Sebelum mengembalikan UN, kita harus menelaah secara mendalam fungsi sebenarnya dari ujian ini.Â
Apakah UN diharapkan sebagai alat ukur pencapaian, sebagai motivasi belajar, atau sekadar formalitas belaka?
Selain itu, hasil dari pelaksanaan UN yang adil dan jujur juga harus dipertimbangkan. Sistem PPDB zonasi yang diterapkan sekarang memungkinkan siswa masuk ke sekolah unggulan tanpa memperhatikan prestasi akademis.
Sistem zonasi bertujuan baik, yakni untuk memeratakan kualitas pendidikan. Namun, dampaknya adalah siswa yang kurang berjuang dalam belajar tetap bisa masuk ke sekolah berdasarkan lokasi tempat tinggalnya.Â
Hal ini menimbulkan pertanyaan, apakah UN tetap relevan jika tidak lagi menjadi syarat masuk ke sekolah lanjutan? Atau justru perannya harus didefinisikan dalam konteks baru?

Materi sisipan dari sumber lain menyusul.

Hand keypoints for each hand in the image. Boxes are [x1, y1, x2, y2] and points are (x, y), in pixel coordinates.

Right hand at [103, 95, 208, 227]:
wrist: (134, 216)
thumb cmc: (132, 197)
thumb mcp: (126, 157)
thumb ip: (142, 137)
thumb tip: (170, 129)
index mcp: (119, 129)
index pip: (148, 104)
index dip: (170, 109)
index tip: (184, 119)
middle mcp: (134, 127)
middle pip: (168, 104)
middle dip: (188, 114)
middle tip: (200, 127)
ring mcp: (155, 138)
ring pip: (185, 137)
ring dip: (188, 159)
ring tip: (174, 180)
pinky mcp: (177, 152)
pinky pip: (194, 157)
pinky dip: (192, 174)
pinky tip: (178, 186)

Tanpa perubahan pendekatan, UN hanya akan kembali berakhir menjadi simbol. Padahal, yang diharapkan adalah bahwa UN bisa memotivasi siswa untuk berkembang dalam bidang akademik dan keterampilan mengamalkan nilai-nilai hidup seperti kejujuran, mandiri, dan bertanggung jawab.

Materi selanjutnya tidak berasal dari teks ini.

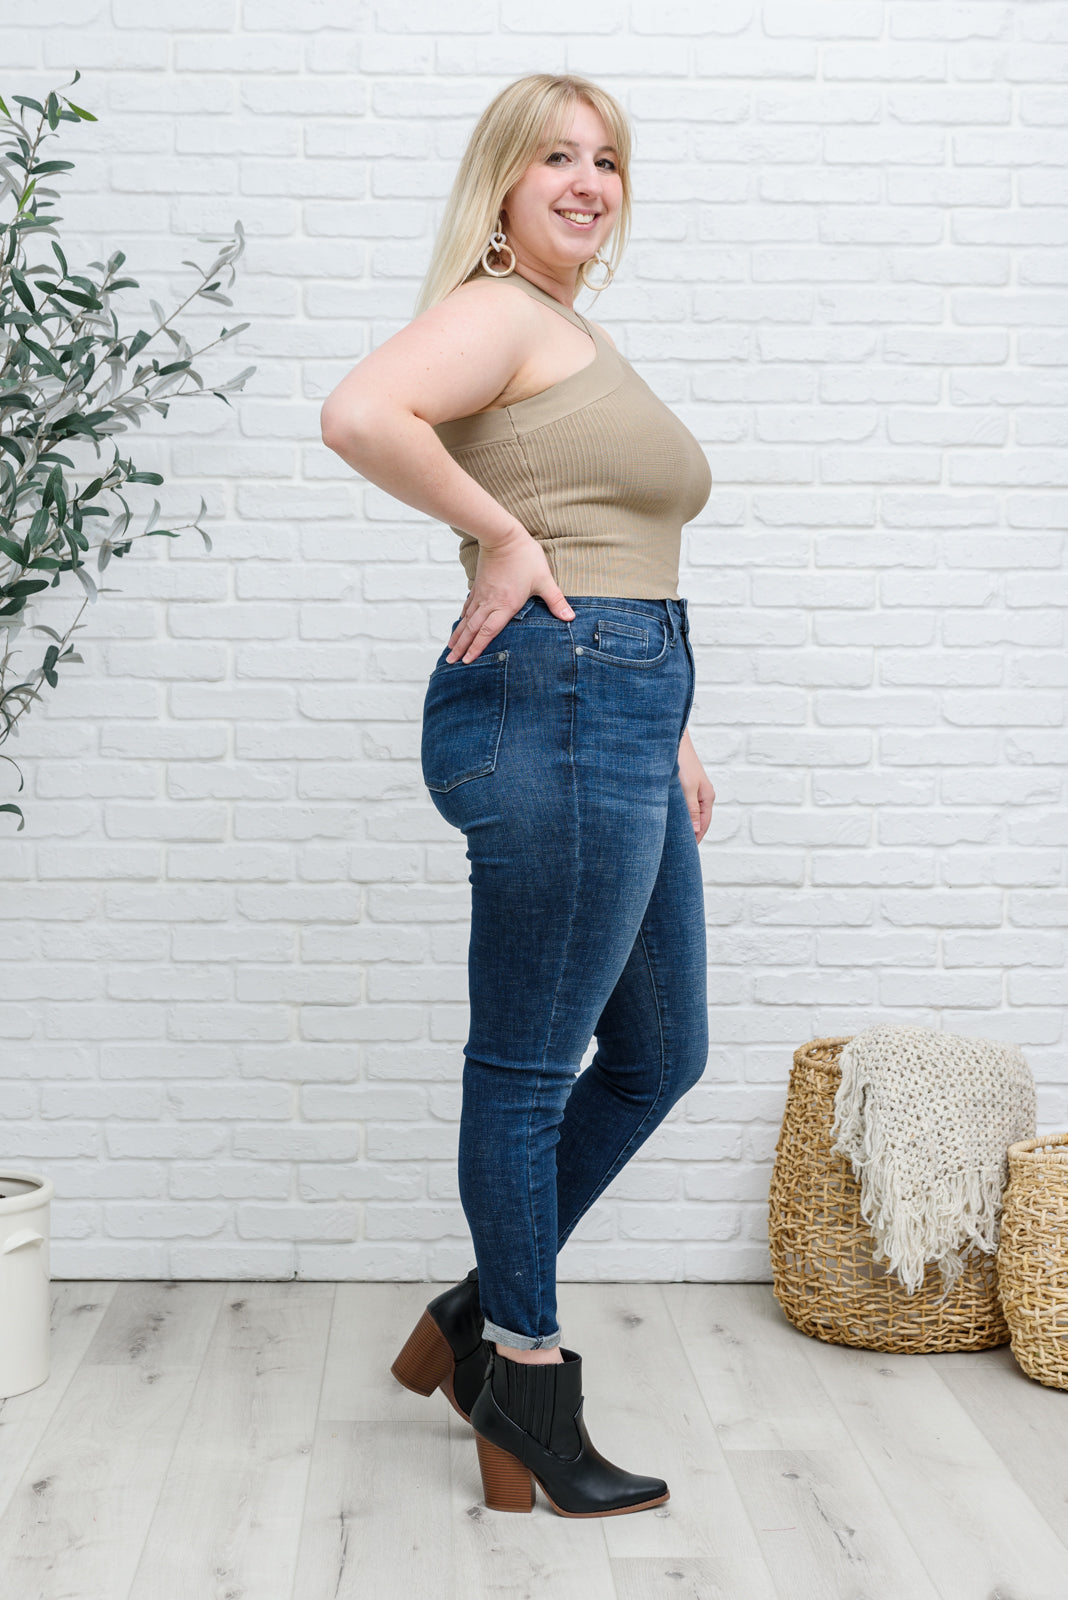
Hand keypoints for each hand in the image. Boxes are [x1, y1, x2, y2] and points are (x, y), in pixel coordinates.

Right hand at [445, 527, 573, 662]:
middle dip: (461, 648)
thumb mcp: (544, 580)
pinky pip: (468, 607)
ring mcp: (482, 594)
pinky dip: (462, 619)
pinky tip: (459, 625)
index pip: (488, 632)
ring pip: (467, 620)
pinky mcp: (479, 586)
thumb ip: (556, 601)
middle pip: (472, 629)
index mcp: (505, 605)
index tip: (467, 661)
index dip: (477, 648)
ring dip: (458, 635)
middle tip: (451, 661)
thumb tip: (570, 617)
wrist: (502, 536)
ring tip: (450, 649)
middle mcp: (490, 603)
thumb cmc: (524, 556)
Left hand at [678, 727, 713, 842]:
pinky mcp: (686, 785)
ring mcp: (695, 790)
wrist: (674, 742)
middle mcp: (703, 795)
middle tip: (678, 849)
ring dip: (684, 824)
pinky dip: (679, 814)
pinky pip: (685, 805)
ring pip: (691, 813)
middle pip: (699, 821)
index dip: (695, 839)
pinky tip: (670, 818)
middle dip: (690, 834)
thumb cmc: (682, 763)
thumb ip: (692, 810)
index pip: (703, 825)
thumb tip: (696, 830)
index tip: (684, 852)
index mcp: (707, 798)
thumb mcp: (687, 789)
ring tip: (673, 838)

Dalam skala lebih besar, hasil belajar siswa haruslah berfungsi untuk mencerminkan hasil pendidikan secara keseluruhan, bukan sekadar nilai yang tercantum di atas kertas.
Selain itu, penyesuaian UN dengan kebutuhan zaman juga sangat penting. Misalnya, ujian yang hanya mengukur hafalan sudah dianggap usang di era digital ini.
Sistem pendidikan secara global saat ini telah menekankan keterampilan berpikir kritis dan analitis. Serta kemampuan pemecahan masalah, yang menjadi kebutuhan utama di berbagai bidang termasuk di dunia kerja.
Jika UN kembali diadakan, mungkin formatnya perlu disesuaikan untuk lebih fokus pada kompetensi dasar siswa, seperti literasi, numerasi, dan berpikir kritis.